III. SPONDYLOLISTHESIS

This is a condition which can present in young patients and old. About 8% of the population have a bony defect, a spondylolysis which in time can result in a shift of the whole vertebral body, a spondylolisthesis. Some people know this is as a “slipped disc”. Treatment is usually non-operative with supportive medication as stated above and back strengthening exercise. With some individuals with more severe or incapacitating pain or functional limitations requiring injection therapies such as epidural steroid injections. When the condition results in concomitant nerve pain, sciatica with or without leg numbness or weakness, the condition is frequently treated by operative intervention by a spinal surgical specialist.

IV. OSTEOPOROSIS AND COMPRESSION/FRAGILITY FRACTURES

The spine bones may fracture after severe high-energy trauma such as from falls from heights, motor vehicle accidents or other types of direct or indirect trauma. However, some elderly individuals and even some younger individuals with metabolic disease or who are taking corticosteroids for chronic illness can develop vertebral body compression fractures under low trauma conditions or even with virtually no trauma at all. There should be a high index of suspicion in patients who already have been diagnosed with osteoporosis. The diagnosis is typically by x-ray examination in condition with a structural study such as an MRI. Treatment for this condition has become much more effective/satisfactory with vertebral augmentation procedures such as kyphoplasty which is typically offered

V. SPINAL STENOSIS

Spinal stenosis is a condition where the space available in the spinal canal behind the vertebral bodies is gradually encroached upon from local anatomic structures whether they be a bulging disc, enlarged arthritic facet joints, thickened ligamentum flavum or lamina and especially if there is a vertebral shift (spondylolisthesis or retrolisthesis). The patients typically will complain of increasing back pain and leg weakness and fatigue with standing and walking. They typically do better leaning forward, for instance, while walking behind a shopping cart. The treatment is initially with therapeutic exercise. Epidural steroid injections can favorably impact on this problem. Some individuals have stenosis so severe that they require operative management. Options available for such management include the new X-STOP implant as well as more traditional and frequently necessary lumbar laminectomy (decompressive) spinal surgical procedures. X-rays and lumbar spine MRI examinations are frequently required to make the diagnosis.

VI. NON-MECHANICAL PAIN

Some individuals unfortunately have back pain for reasons which are not benign. There are a variety of structures or conditions which can cause this. One such condition is a tumor of one of the bones of the spine or one of the nerve structures. Some tumors themselves are benign but most frequently tumors of the spine are the result of metastases from breast cancer, prostatic cancer alike.
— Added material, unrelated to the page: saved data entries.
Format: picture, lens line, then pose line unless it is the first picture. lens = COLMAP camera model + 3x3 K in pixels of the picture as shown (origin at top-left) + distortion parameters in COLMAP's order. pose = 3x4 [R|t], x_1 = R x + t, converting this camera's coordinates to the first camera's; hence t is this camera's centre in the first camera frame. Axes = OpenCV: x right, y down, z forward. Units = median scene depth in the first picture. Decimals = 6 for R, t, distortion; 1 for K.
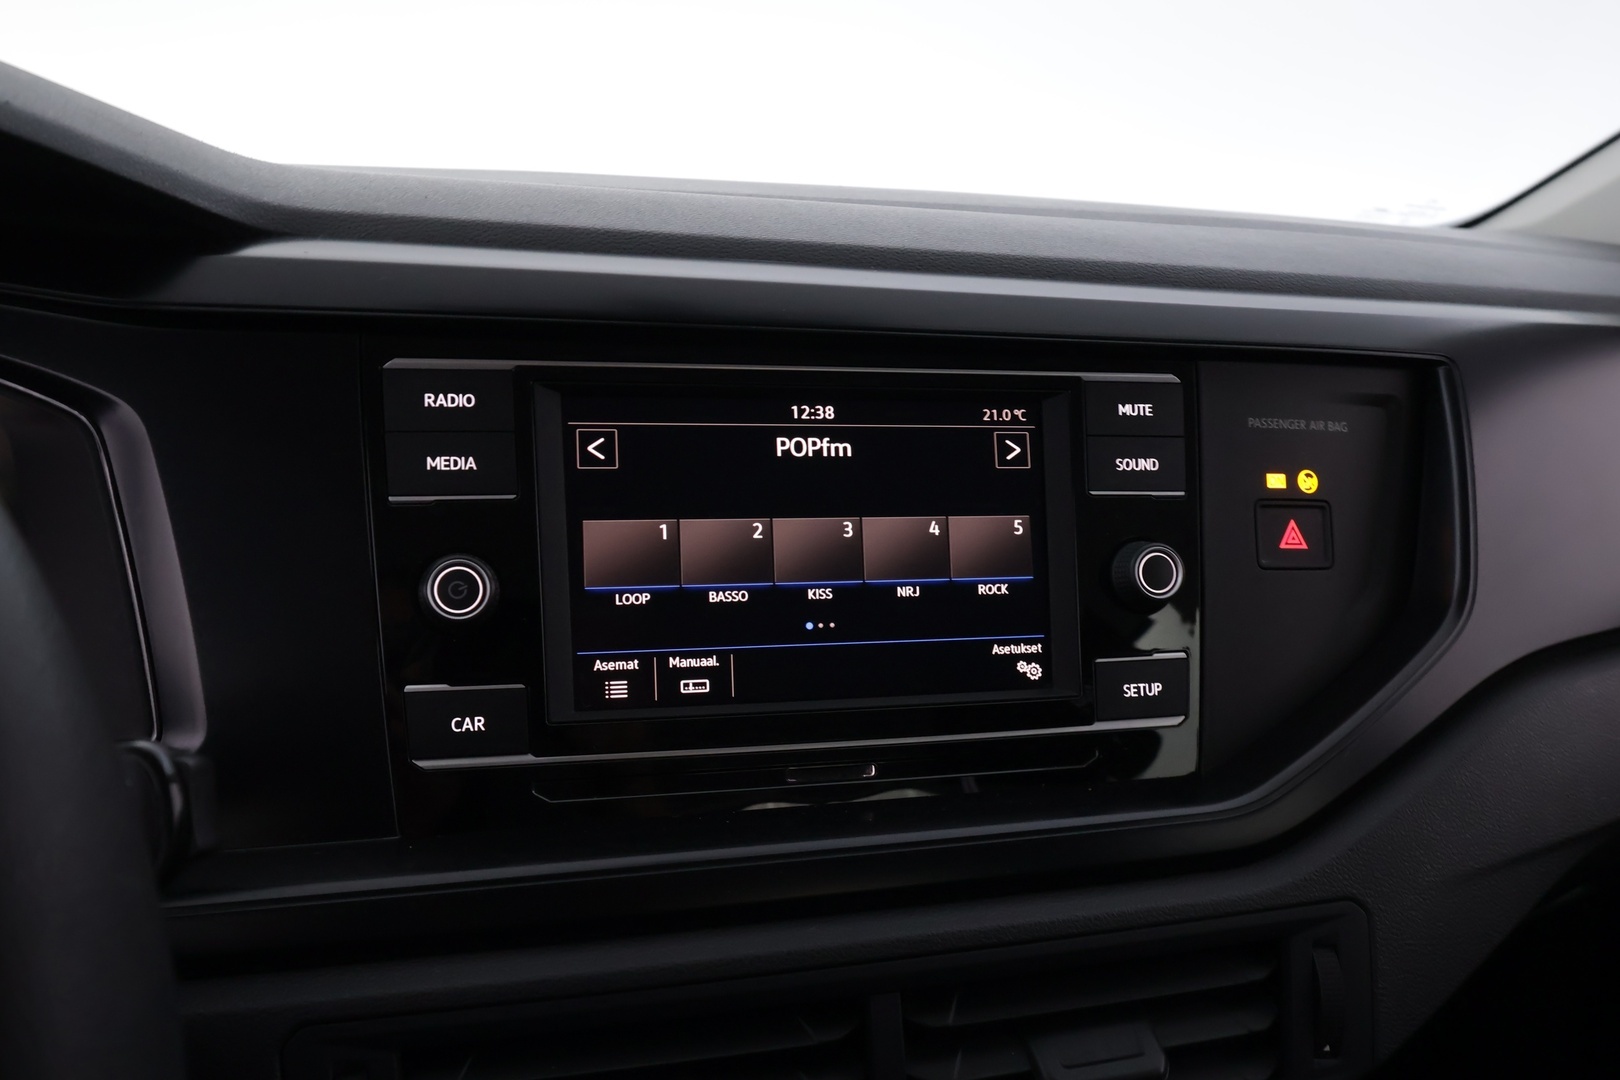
lens RADIAL K [[1351.3, 0, 810.0], [0, 1351.3, 540.0], [0, 0, 1]] dist [-0.002844, -0.000031]
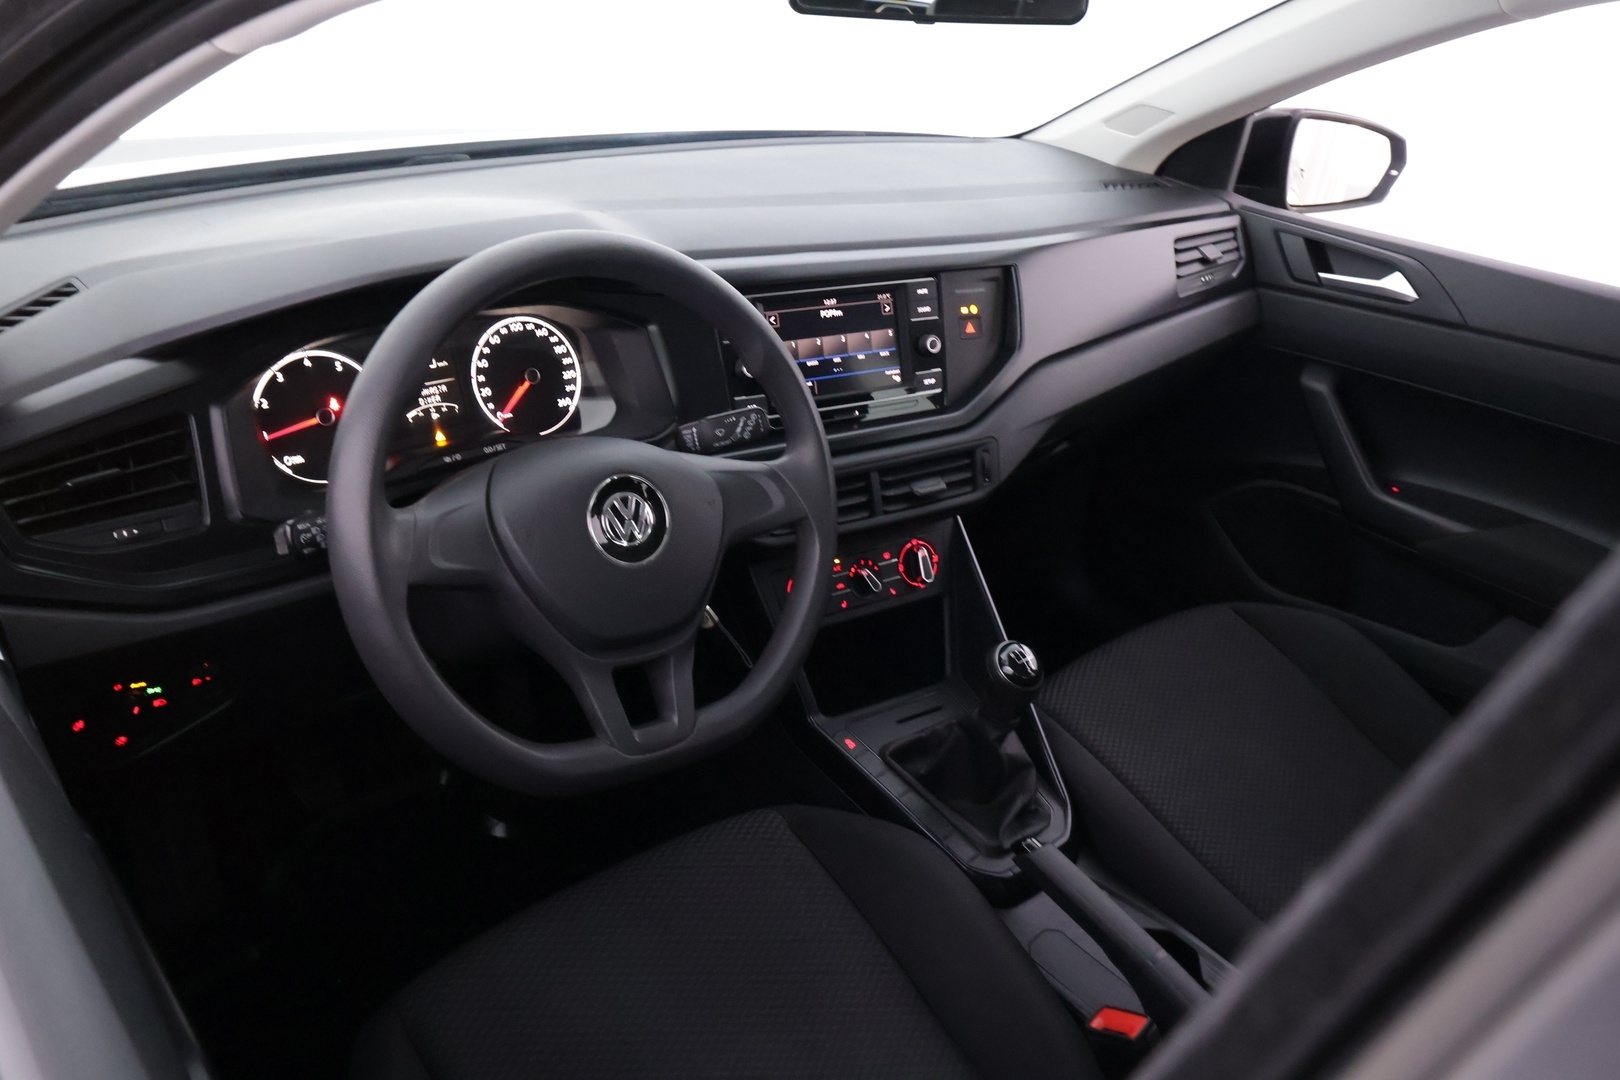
lens RADIAL K [[1351.3, 0, 810.0], [0, 1351.3, 540.0], [0, 0, 1]] dist [-0.002844, -0.000031]
pose [[0.955780, -0.114782, 0.270759, -0.937545], [0.053581, 0.973243, 0.223444, -0.255098], [-0.289162, -0.199056, 0.936356, -1.997928]]
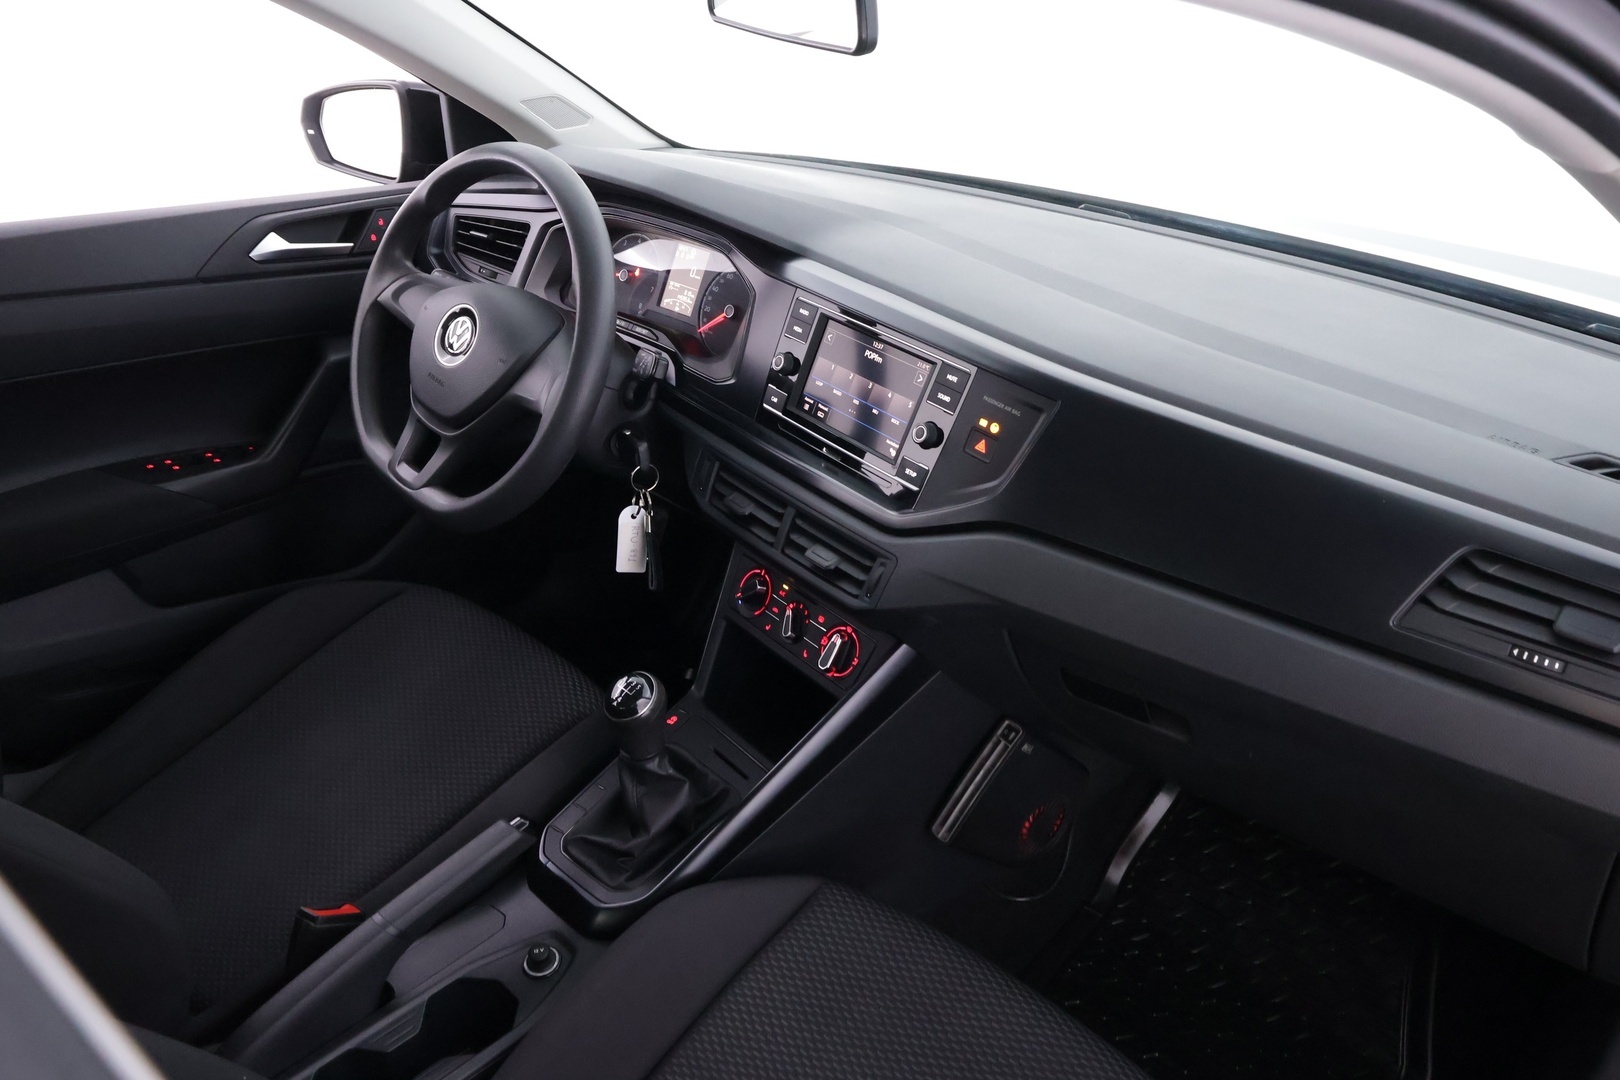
lens RADIAL K [[1351.3, 0, 810.0], [0, 1351.3, 540.0], [0, 0, 1]] dist [-0.002844, -0.000031]
pose [[0.360519, 0.378307, -0.852590, 2.603992], [-0.272036, 0.916965, 0.291841, -0.519513], [0.892201, 0.126721, 0.433496, -0.377415]]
Individuals who are likely undergoing such treatment should have a high index of suspicion if they are experiencing pain, severe in nature, even at rest. Infections can also cause such intractable severe pain at rest, such as spondylodiscitis; frequently the result of urinary tract infections and other types of skin infections in individuals who have compromised immune status or have chronic corticosteroid therapies. Other conditions which can potentially cause non-mechanical back pain include kidney-related conditions such as kidney stones, pancreatic conditions such as pancreatitis and pancreatic cancers and even some vascular conditions such as a dissecting aortic aneurysm. These are all very serious problems which require urgent workup and appropriate and aggressive medical intervention.